Votes for Women: Selections from the National American Woman Suffrage Association Collection, 1848-1921
History
[Detail] Yellow ribbon from 1911 Suffrage Parade
This online collection contains 167 items from the larger National American Woman Suffrage Association Collection. The selected items include many important texts from the beginning of the movement for women's right to vote through 1920, when the Nineteenth Amendment was passed. The collection shows a wide variety of opinions and strategies that helped win voting rights for women.
1) Woman Suffrage
In 1938, Carrie Chapman Catt, a key coordinator in the woman suffrage movement, donated her collection of woman suffrage materials to the Library of Congress. Her collection chronicles the movement to gain the vote for women. Most of the materials are from speeches and meetings of activists, both women and men, who argued for and against woman suffrage.
Search on the names of well-known people who campaigned for women's right to vote including Susan B. Anthony, Henry Blackwell, Carrie Chapman Catt, Lucretia Mott and Lucy Stone.

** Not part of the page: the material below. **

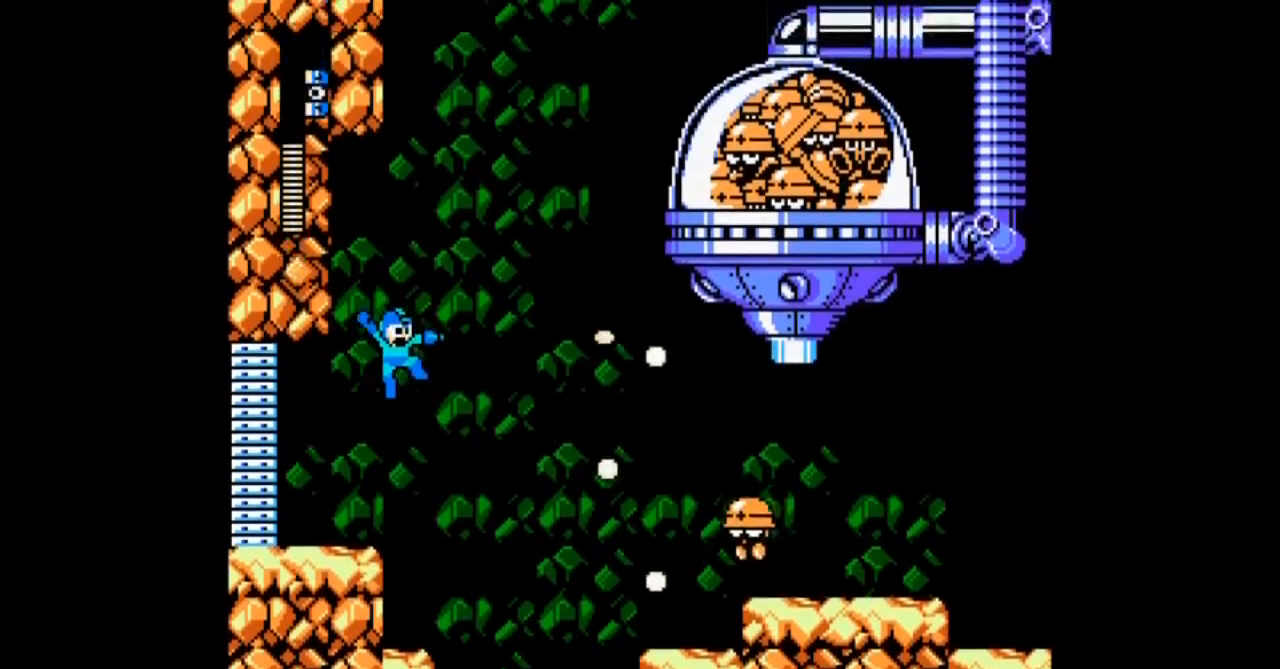
{"buttons": ["B", "DPAD_RIGHT"], "events": [[133, "A", "up"], [133, "DPAD_LEFT", "down"], [166, "DPAD_RIGHT", "up"], [300, "DPAD_LEFT", "up"], [367, "B", "down"], [367, "DPAD_RIGHT", "down"]]}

For example, search on Lucy Stone for text such as,
Gentlemen will see it is no new claim that women are making. They only ask for the practical application of admitted, self-evident truths. If "all political power is inherent in the people," why have women, who are more than half the entire population of this State, no political existence? Is it because they are not people?... Women are even held to be citizens without the full rights of citizenship, but to bear the burden of "taxation without representation," which is "tyranny."